_SOURCE PASSAGE_.
BEGIN

Hills Prospect PLC total energy consumption for this financial period (9 months) was 1,772 MWh, resulting in gross carbon emissions of 422.05 tCO2e. We also generated 165 MWh, 34.19 tCO2e from our solar panel array.
Our normalised gross emissions were 7.15 tCO2e/£m for 2024 vs 6.97 tCO2e/£m for 2023.
The bulk of our emissions (around 86%) arise from fuel consumed in our transport operations. This is an area of focus over the next few years for the Company as we explore alternative fuels or vehicles that provide a commercially viable carbon reduction option.
Quantification and reporting methodology
This report has been prepared following the GHG Reporting Protocol – Corporate Standard and using the guidance set out in Environmental Reporting Guidelines: Including streamlined energy and carbon reporting guidance – HM Government (March 2019). Energy consumption data has been sourced from utility supplier invoices presented to us by our landlord, invoices from our direct suppliers and travel expense data.

END

_SOURCE DATA_.

BEGIN

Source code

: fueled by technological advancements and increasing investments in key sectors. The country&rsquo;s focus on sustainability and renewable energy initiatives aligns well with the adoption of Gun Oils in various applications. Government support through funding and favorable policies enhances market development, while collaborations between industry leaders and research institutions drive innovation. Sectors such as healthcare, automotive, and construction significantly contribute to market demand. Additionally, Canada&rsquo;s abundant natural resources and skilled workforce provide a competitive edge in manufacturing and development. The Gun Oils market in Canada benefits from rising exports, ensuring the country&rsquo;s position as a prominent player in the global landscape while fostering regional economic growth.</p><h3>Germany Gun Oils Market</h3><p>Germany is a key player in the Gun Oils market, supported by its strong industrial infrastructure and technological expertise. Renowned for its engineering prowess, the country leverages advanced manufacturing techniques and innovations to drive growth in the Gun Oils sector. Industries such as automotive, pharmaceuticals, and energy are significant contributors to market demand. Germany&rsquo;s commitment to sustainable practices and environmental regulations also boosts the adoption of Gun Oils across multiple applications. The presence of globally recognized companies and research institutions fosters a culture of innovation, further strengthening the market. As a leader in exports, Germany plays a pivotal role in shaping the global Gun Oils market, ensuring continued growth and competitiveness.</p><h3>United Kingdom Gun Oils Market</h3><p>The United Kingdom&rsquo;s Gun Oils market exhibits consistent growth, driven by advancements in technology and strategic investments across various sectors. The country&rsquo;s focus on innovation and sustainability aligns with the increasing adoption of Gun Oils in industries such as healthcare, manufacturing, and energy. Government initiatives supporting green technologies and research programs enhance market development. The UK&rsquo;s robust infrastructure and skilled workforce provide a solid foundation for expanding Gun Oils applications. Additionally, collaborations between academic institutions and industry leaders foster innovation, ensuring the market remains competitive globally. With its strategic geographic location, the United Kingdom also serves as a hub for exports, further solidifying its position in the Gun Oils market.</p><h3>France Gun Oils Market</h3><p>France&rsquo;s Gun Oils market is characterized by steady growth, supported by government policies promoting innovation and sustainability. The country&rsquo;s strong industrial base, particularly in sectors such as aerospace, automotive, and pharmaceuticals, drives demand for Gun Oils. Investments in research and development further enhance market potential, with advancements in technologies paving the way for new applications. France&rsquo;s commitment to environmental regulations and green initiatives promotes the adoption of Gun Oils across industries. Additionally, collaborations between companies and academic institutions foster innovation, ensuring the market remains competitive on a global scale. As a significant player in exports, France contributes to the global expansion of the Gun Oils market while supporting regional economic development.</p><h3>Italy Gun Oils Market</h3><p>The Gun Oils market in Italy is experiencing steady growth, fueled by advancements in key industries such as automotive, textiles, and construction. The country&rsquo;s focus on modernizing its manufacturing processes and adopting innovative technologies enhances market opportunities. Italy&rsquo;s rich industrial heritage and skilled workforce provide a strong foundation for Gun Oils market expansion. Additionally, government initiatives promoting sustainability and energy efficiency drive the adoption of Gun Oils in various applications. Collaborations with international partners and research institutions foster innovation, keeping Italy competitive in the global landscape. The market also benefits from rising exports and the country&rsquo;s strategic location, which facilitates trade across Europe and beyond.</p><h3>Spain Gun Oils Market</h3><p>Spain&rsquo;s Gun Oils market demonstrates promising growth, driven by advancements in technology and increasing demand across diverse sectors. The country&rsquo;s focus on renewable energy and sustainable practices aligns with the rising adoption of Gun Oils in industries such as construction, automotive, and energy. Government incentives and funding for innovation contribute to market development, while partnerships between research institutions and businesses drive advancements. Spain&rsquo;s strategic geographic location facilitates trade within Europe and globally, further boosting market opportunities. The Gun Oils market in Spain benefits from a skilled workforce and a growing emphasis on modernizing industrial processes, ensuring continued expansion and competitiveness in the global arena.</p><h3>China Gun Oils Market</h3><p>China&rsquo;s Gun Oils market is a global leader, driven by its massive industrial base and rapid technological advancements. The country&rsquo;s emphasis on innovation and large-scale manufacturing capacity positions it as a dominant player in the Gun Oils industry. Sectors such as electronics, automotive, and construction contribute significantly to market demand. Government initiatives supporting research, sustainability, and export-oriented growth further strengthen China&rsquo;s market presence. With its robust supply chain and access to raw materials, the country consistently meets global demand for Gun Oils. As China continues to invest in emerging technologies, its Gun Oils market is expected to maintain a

END

_LIST OF TASKS_.
A – In the energy and carbon passage, roughly what share of the company's emissions comes from fuel used in its transport operations?
B – Carry on writing the energy and carbon passage from its last sentence.

_ANSWERS PER TASK_.
A – Around 86% of the emissions come from transport fuel.

B –
Measures taken to improve energy efficiency
We have always been mindful of our carbon footprint and the business’ effect on the environment. We installed solar panels in December 2015, fitted LED lighting throughout our warehouse and offices in March 2016, cycle to work schemes have been running since January 2018, introduced electric powered pallet trucks & forklifts in August 2018 and implemented improved telematics system in January 2021 to improve efficiencies in route planning across our fleet. All of our HGV’s are Euro 6 and ULEZ compliant.
During 2024 we have continued investigative work on the viability of alternative fuels across the business and we continue to investigate our waste management options to improve recycling opportunities.
We have continued using ORN’s Earthpro range for our uniforms, which is made from 65% GRS recycled polyester & 35% cotton and a project is underway to introduce more sustainable uniforms across the group.
For a broader view of LWC Drinks' climate-related risk management, please refer to the Metrics & Targets section of the TCFD Report.”
HILLS PROSPECT PLC
STRATEGIC REPORT (CONTINUED)
FOR THE PERIOD ENDED 30 SEPTEMBER 2024
- 3 -
HILLS PROSPECT PLC
STRATEGIC REPORT (CONTINUED)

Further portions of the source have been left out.